Petróleo por encima de $100 y alta volatilidad
En este contexto, el comportamiento del mercado petrolero sigue siendo clave. El miércoles, el crudo de referencia en Estados Unidos (WTI) cerró en $100.12 por barril, con una caída de 1.24%. A pesar del retroceso, el precio se mantiene en niveles elevados, luego de haber superado los $100 por primera vez desde julio de 2022 a inicios de semana.

La volatilidad responde a la incertidumbre geopolítica en Medio Oriente. El presidente estadounidense, Donald Trump, aseguró que Irán habría solicitado un alto el fuego, condicionado a la reapertura del estrecho de Ormuz, una vía estratégica por donde transita cerca del 20% del petróleo mundial.
No obstante, Irán negó estas declaraciones, lo que mantiene la tensión en los mercados y la incertidumbre sobre el suministro global de crudo.
Panamá enfrenta así un escenario complejo: proteger el poder adquisitivo de la población sin comprometer la sostenibilidad fiscal.
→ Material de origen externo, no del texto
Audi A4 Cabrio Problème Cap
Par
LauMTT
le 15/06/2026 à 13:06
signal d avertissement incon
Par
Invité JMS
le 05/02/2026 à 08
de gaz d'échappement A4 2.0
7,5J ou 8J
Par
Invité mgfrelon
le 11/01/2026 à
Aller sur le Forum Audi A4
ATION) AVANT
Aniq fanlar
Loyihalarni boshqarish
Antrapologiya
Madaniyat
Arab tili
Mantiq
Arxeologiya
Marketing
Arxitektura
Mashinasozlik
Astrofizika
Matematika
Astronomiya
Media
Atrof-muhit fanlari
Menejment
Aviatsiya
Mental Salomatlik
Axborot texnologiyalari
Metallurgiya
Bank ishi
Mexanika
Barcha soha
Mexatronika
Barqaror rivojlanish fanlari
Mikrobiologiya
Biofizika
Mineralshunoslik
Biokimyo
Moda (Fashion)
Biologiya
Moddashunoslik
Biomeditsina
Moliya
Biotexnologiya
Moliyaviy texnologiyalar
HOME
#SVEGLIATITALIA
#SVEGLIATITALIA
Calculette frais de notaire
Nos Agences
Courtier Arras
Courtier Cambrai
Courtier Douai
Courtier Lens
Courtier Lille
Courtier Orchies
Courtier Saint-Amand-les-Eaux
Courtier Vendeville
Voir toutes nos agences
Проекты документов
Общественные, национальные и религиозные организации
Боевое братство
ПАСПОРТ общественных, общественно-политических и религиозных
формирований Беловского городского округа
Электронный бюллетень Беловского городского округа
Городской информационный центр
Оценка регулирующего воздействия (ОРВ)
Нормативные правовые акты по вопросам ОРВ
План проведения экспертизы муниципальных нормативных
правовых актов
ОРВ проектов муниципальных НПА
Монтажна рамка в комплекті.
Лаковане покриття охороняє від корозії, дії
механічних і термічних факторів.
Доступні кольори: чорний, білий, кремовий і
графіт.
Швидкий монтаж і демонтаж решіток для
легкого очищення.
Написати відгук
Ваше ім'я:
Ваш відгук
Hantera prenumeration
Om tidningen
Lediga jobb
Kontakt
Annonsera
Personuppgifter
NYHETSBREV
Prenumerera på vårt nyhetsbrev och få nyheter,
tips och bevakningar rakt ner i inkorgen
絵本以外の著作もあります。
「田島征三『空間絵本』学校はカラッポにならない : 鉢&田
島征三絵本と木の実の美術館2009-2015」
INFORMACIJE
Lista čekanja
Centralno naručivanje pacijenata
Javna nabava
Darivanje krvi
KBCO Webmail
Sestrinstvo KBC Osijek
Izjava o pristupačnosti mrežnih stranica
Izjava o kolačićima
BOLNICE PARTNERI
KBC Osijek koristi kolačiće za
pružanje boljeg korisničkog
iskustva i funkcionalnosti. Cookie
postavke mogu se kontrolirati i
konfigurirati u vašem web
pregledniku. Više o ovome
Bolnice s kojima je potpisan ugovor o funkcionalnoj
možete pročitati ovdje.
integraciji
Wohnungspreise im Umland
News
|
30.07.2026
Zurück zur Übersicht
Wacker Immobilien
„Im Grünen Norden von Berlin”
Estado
Si los precios del petróleo se mantienen elevados, el país deberá decidir entre ampliar subsidios —con el consecuente impacto en la deuda— o permitir ajustes más rápidos en los precios internos.
En años previos, la factura por subsidios al combustible fue altísima
Como antecedente, Panamá ya había recurrido a un subsidio prolongado para contener el impacto del alza en los combustibles. Entre julio de 2022 y enero de 2024, el Estado destinó cerca de $500 millones para mantener congelado el precio en $3.25 por galón de gasolina de 91 octanos y diésel.
La medida, que se extendió mediante varias prórrogas del Consejo de Gabinete, benefició a más de 880,000 vehículos, con una mayor carga en el sector particular, aunque también representó un alivio clave para el transporte comercial.
Ese esquema, que llegó a su fin a inicios de 2024, sirve hoy como referencia del costo fiscal que implica intervenir en el mercado frente a escenarios de alza sostenida.